Data to use
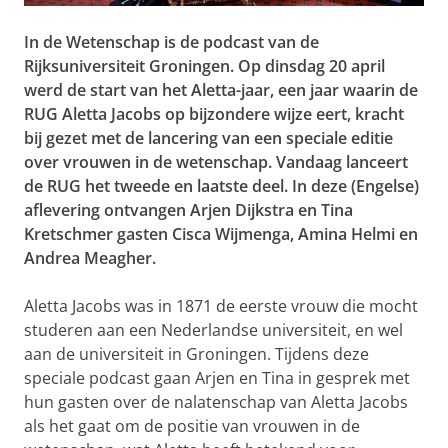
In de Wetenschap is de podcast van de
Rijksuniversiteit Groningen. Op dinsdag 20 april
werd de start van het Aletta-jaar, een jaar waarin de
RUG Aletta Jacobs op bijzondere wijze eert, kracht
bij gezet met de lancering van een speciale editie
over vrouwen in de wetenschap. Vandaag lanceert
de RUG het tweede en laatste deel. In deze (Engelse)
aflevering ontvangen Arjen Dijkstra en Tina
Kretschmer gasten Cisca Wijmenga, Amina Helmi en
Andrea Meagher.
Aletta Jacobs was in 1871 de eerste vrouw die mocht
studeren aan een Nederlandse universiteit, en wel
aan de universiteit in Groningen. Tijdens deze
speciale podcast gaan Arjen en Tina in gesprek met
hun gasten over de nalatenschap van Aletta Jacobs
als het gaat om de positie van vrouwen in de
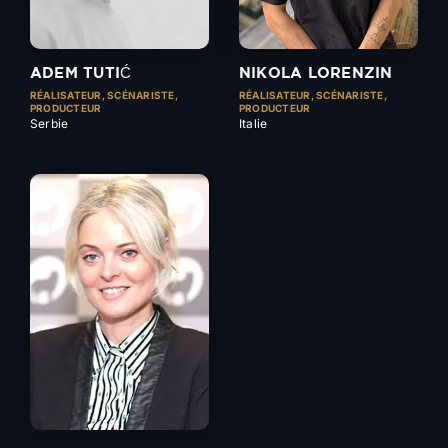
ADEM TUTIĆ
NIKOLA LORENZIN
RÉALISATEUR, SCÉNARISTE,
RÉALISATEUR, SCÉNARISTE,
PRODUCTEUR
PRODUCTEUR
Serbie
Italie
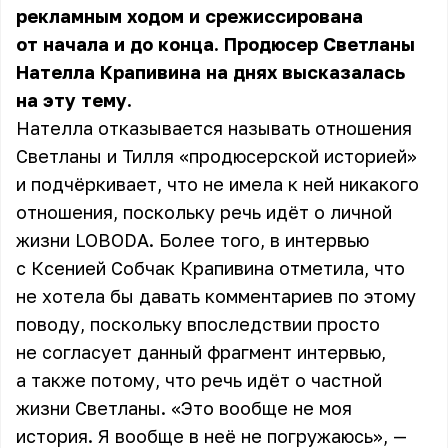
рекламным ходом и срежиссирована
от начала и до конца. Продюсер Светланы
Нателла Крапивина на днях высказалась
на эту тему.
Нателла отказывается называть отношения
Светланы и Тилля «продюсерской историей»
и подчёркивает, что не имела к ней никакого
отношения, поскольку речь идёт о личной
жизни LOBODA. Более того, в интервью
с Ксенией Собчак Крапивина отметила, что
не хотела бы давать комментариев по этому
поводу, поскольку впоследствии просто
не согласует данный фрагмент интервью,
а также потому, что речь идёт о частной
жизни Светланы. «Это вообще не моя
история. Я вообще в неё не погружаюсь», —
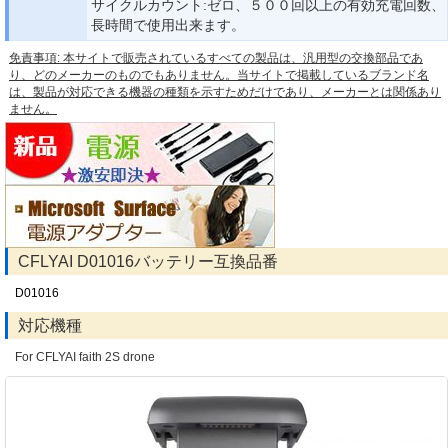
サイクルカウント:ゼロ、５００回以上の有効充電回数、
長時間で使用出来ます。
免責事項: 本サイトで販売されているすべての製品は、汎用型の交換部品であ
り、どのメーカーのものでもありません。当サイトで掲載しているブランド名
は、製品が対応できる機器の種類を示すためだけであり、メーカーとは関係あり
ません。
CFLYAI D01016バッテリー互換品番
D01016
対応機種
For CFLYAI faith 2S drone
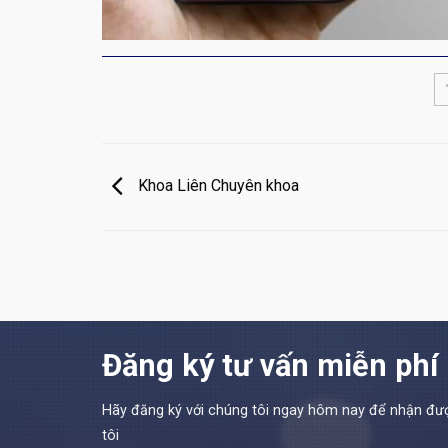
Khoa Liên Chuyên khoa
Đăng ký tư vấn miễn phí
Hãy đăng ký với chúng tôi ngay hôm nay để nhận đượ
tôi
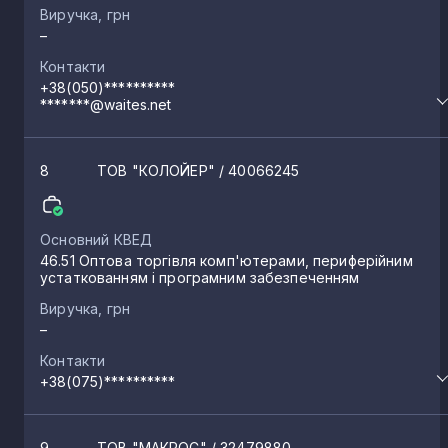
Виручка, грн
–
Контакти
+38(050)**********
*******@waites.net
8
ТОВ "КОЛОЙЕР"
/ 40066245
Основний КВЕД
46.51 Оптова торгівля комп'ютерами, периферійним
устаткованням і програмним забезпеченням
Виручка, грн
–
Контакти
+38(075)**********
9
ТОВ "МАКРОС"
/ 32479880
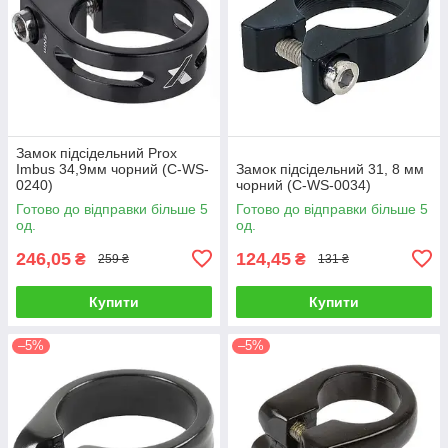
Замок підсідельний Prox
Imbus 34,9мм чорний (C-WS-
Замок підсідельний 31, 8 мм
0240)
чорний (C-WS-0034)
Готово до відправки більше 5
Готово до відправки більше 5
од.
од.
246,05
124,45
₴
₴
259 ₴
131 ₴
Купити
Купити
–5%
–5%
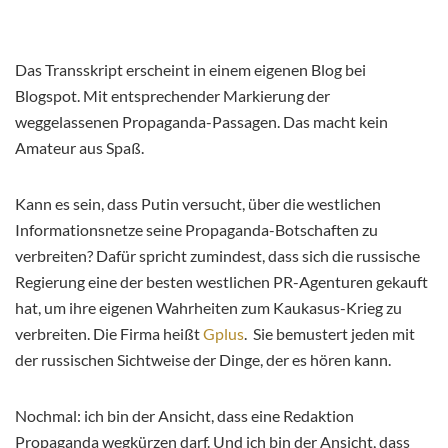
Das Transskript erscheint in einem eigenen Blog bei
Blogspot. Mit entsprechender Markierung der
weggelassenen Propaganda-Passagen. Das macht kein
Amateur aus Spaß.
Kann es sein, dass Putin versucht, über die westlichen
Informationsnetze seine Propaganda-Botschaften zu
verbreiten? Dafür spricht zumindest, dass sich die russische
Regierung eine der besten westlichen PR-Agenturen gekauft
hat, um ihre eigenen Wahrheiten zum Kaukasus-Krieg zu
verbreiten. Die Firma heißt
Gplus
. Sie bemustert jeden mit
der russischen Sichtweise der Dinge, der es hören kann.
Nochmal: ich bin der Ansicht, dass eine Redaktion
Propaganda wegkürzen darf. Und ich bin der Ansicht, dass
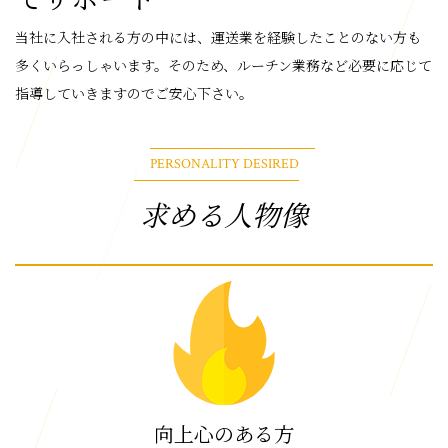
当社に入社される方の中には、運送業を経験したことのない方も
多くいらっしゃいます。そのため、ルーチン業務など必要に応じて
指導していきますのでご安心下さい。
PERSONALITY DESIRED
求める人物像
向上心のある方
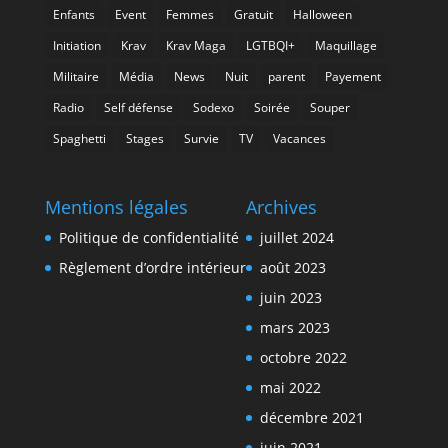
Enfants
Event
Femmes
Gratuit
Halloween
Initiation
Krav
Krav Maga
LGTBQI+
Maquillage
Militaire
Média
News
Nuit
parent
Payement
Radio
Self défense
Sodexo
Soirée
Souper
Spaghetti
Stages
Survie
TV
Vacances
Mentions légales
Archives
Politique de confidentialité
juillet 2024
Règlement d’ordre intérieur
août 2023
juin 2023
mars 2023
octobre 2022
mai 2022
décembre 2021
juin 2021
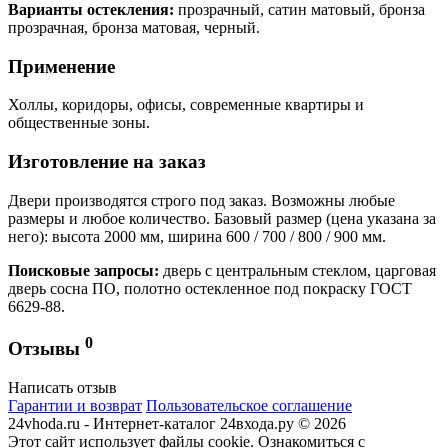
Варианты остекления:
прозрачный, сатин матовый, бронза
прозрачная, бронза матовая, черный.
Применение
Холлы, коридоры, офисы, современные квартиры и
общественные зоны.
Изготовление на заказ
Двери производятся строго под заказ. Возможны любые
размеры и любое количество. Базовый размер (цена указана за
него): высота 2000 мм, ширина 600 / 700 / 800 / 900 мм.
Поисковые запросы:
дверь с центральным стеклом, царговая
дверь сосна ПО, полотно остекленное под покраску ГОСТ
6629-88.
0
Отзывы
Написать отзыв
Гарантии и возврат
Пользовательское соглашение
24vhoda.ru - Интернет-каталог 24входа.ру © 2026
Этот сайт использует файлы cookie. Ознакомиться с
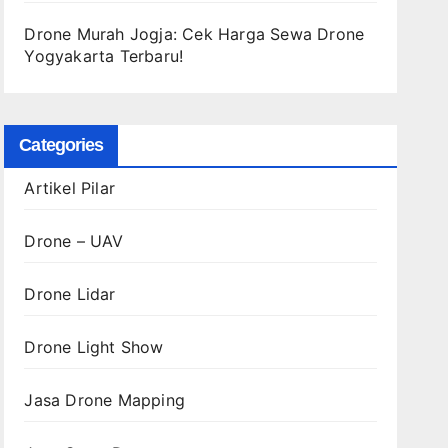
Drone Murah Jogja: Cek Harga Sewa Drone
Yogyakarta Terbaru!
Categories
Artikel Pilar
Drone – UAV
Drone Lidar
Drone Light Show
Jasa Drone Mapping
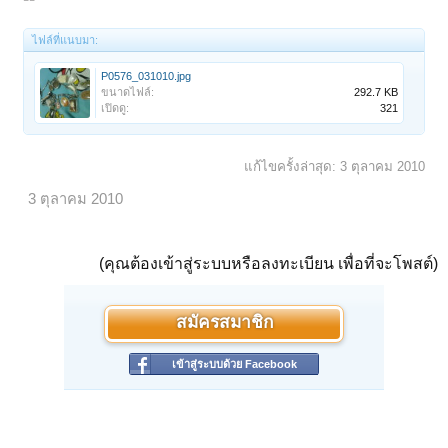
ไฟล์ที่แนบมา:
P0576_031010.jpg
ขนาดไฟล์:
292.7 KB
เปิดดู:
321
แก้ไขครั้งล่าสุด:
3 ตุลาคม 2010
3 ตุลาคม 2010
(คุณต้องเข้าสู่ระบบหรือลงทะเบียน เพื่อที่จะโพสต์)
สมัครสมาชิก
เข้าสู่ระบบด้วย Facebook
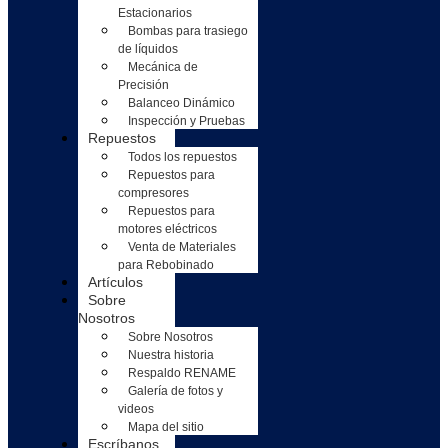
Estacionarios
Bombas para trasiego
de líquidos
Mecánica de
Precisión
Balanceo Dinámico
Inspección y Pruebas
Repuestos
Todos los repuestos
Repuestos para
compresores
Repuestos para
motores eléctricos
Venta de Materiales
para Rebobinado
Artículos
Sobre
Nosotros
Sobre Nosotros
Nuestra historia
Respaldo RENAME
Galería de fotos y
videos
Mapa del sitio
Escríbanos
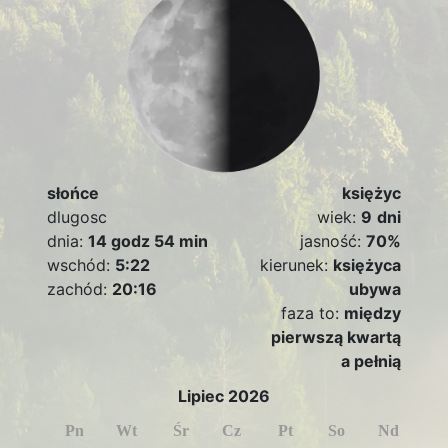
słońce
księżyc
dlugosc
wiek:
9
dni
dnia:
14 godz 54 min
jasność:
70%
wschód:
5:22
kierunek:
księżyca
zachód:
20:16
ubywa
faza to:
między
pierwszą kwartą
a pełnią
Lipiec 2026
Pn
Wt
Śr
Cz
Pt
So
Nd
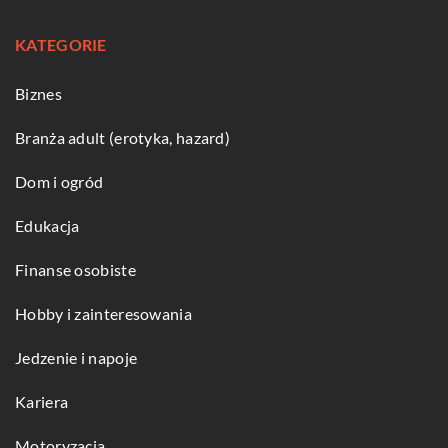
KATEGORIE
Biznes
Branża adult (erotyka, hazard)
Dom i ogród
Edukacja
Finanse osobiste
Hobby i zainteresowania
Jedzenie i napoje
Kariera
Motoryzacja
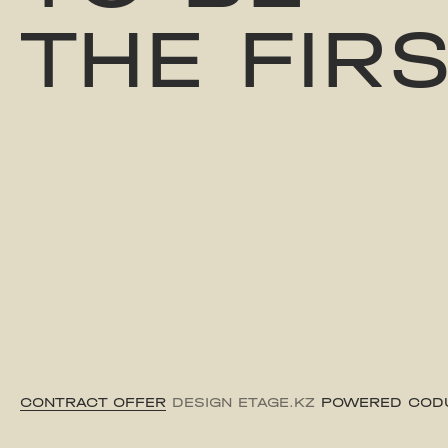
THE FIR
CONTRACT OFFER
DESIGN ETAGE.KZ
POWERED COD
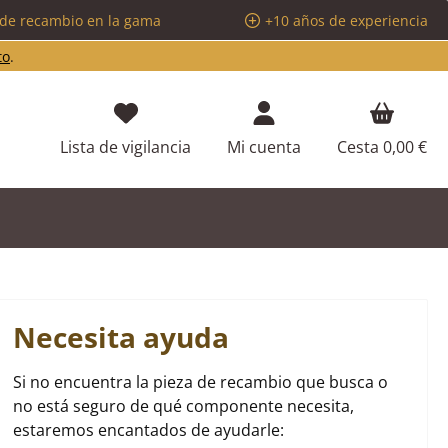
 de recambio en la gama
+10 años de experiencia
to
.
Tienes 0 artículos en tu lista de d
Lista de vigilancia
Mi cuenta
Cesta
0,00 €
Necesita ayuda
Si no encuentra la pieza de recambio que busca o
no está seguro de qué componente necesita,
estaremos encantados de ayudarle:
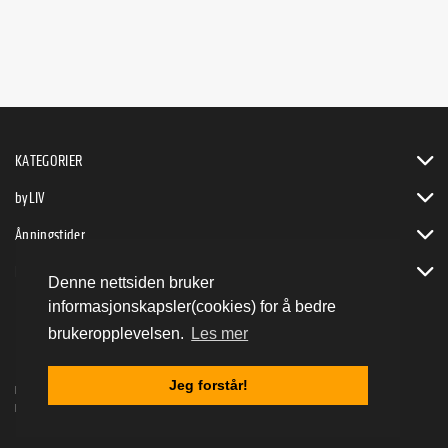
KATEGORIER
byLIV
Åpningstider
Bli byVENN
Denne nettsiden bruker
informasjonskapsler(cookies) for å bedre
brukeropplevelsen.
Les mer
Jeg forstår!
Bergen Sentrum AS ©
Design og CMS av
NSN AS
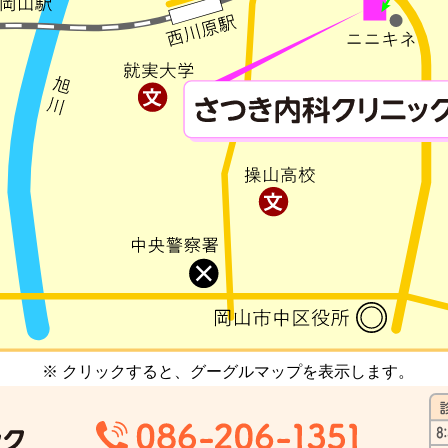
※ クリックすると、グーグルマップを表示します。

Aim of the task
Return every entry word for word, leaving the pictures out.

Solution for this exercise
In de Wetenschap is de podcast van de
Rijksuniversiteit Groningen. Op dinsdag 20 april
werd de start van het Aletta-jaar, een jaar waarin de
RUG Aletta Jacobs op bijzondere wijze eert, kracht
bij gezet met de lancering van een speciale editie
over vrouwen in de wetenschap. Vandaag lanceert
de RUG het tweede en laatste deel. In deze (Engelse)
aflevering ontvangen Arjen Dijkstra en Tina
Kretschmer gasten Cisca Wijmenga, Amina Helmi en
Andrea Meagher.
Aletta Jacobs was in 1871 de eerste vrouw die mocht
studeren aan een Nederlandse universiteit, en wel
aan de universiteit in Groningen. Tijdens deze
speciale podcast gaan Arjen en Tina in gesprek met
hun gasten over de nalatenschap van Aletta Jacobs
als het gaat om de positie van vrouwen in de
ADEM TUTIĆ
NIKOLA LORENZIN
RÉALISATEUR, SCÉNARISTE,
RÉALISATEUR, SCÉNARISTE,
PRODUCTEUR
PRODUCTEUR
Serbie
Italie
рекламным ходом и срежиссирована
от начала и до конца. Продюсер Светланы
Нателла Крапивина на днях высказалась
на эту тему.
Нателла отказывается называть отношения
Светланы и Тилля «продюсерской историей»
и подчёркивает, что не имела к ней никакого
отношения, поскольку речь идёт о личной
жизни LOBODA. Более того, в интервью
с Ксенией Собчак Крапивина отметила, что
не хотела бы давать комментариев по этому
поводу, поскольку впоследствии просто
не согласует данный фрагмент интервью,
а также потому, что речь идёт о частной
жизни Светланы. «Это вообще не моя
история. Я вообще в неё не погружаюсь», —
サイクルカウント:ゼロ、５００回以上の有効充電回数、
長時間で使用出来ます。
免責事項: 本サイトで販売されているすべての製品は、汎用型の交換部品であ
り、どのメーカーのものでもありません。当サイトで掲載しているブランド名
は、製品が対応できる機器の種類を示すためだけであり、メーカーとは関係あり
ません。
CFLYAI D01016バッテリー互換品番
D01016
対応機種
For CFLYAI faith 2S drone
Khoa Liên Chuyên khoa
Đăng ký tư vấn miễn phí
Hãy đăng ký với chúng tôi ngay hôm nay để nhận đượ
tôi
Виручка, грн
–
Контакти
+38(050)**********
*******@waites.net
8
ТОВ "КОЛОЙЕР"
/ 40066245
Основний КВЕД
46.51 Оптова торгівля комп'ютерами, периферійним
устаткованням і програмним забезпеченням
Виручка, грн
–
Контакти
+38(075)**********
9
ТОВ "МАКРОС"
/ 32479880
Замок підсідельний Prox
Imbus 34,9мм чорний (C-WS-
Замок підсідельний 31, 8 мм
0240)
чорний (C-WS-0034)
Готово до відправки більше 5
Готово до відправки більше 5
од.
од.
246,05
124,45
₴
₴
259 ₴
131 ₴
Купити
Купити
–5%
–5%
Das Transskript erscheint in einem eigenen Blog bei
Blogspot. Mit entsprechender Markierung der
weggelassenen Propaganda-Passagen. Das macht kein
Amateur aus Spaß.
Kann es sein, dass Putin versucht, über die westlichen
Informationsnetze seine Propaganda-Botschaften zu
verbreiten? Dafür spricht zumindest, dass sich die russische
Regierung eine der besten westlichen PR-Agenturen gekauft
hat, um ihre eigenen Wahrheiten zum Kaukasus-Krieg zu
verbreiten. Die Firma heißt
Gplus
. Sie bemustert jeden mit
der russischen Sichtweise der Dinge, der es hören kann.
Nochmal: ich bin der Ansicht, dass eine Redaktion
Propaganda wegkürzen darf. Und ich bin der Ansicht, dass
当社に入社される方の中には、運送業を経験したことのない方も
多くいらっしゃいます。そのため、ルーチン業務など必要に応じて
指導していきますのでご安心下さい。
PERSONALITY DESIRED
求める人物像
向上心のある方
Enfants
Event
Femmes
Gratuit
Halloween
Initiation
Krav
Krav Maga
LGTBQI+
Maquillage
Militaire
Média
News
Nuit
parent
Payement
Radio
Self défense
Sodexo
Soirée
Souper
Spaghetti
Stages
Survie
TV
Vacances
Mentions légales
Archives
Politique de confidentialité
juillet 2024
Règlement d’ordre intérieur
août 2023
juin 2023
mars 2023
octobre 2022
mai 2022
décembre 2021
juin 2021
Варианты остекления:
прозрачный, сатин матовый, бронза
прозрачная, бронза матовая, черный.
Применение
Холлы, коридоры, офисы, современные квартиры и
общественные зоны.
Изготовление на заказ
Двери производятся строго под заказ. Возможны любые
размеры и любое количество. Базовый размер (цена указана за
него): высота 2000 мм, ширина 600 / 700 / 800 / 900 мм.
Поисковые запросы:
дверь с центральным стеклом, царговая
дверь сосна ПО, полотно остекленное под покраску ГОСТ
6629-88.
0
Отзывы
Написать отзыв
Гарантии и возврат
Пользовательское соглашение
24vhoda.ru - Интернет-каталог 24входа.ру © 2026
Этот сайт использует файлы cookie. Ознакомиться с
Drone Murah Jogja: Cek Harga Sewa Drone
Yogyakarta Terbaru!
Categories
Artikel Pilar
Drone – UAV
Drone Lidar
Drone Light Show
Jasa Drone Mapping
ไฟล์ที่แนบมา:
P0576_031010.jpg
ขนาดไฟล์:
292.7 KB
เปิดดู:
321
แก้ไขครั้งล่าสุด:
3 ตุลาคม 2010
3 ตุลาคม 2010
(คุณต้องเข้าสู่ระบบหรือลงทะเบียน เพื่อที่จะโพสต์)
สมัครสมาชิก
เข้าสู่ระบบด้วย Facebook
Estacionarios
Bombas para trasiego
de líquidos
Mecánica de
Precisión
Balanceo Dinámico
Inspección y Pruebas
Repuestos
Todos los repuestos
Repuestos para
compresores
Repuestos para
motores eléctricos
Venta de Materiales
para Rebobinado
Artículos
Sobre
Nosotros
Sobre Nosotros
Nuestra historia
Respaldo RENAME
Galería de fotos y
videos
Mapa del sitio
Escríbanos
słońce
księżyc
dlugosc
wiek:
9
dni
dnia:
14 godz 54 min
jasność:
70%
wschód:
5:22
kierunek:
księżyca
zachód:
20:16
ubywa
faza to:
między
pierwszą kwartą
a pełnią
Lipiec 2026
Pn
Wt
Śr
Cz
Pt
So
Nd
KATEGORIE
Biznes
Branża adult (erotyka, hazard)
Dom i ogród
Edukacja
Finanse osobiste
Hobby i zainteresowania
Jedzenie i napoje
Kariera
Motoryzacja
THE FIR
CONTRACT OFFER
DESIGN ETAGE.KZ
POWERED COD
 de recambio en la gama
+10 años de experiencia
to
.
Tienes 0 artículos en tu lista de d
Lista de vigilancia
Mi cuenta
Cesta
0,00 €
Necesita ayuda
Si no encuentra la pieza de recambio que busca o
no está seguro de qué componente necesita,
estaremos encantados de ayudarle:
KATEGORIER
byLIV
Åpningstider
Bli byVENN
Denne nettsiden bruker
informasjonskapsler(cookies) for å bedre
brukeropplevelsen.
Les mer
Jeg forstår!
Bergen Sentrum AS ©
Design og CMS av
NSN AS
※ クリックすると、グーグルマップを表示します。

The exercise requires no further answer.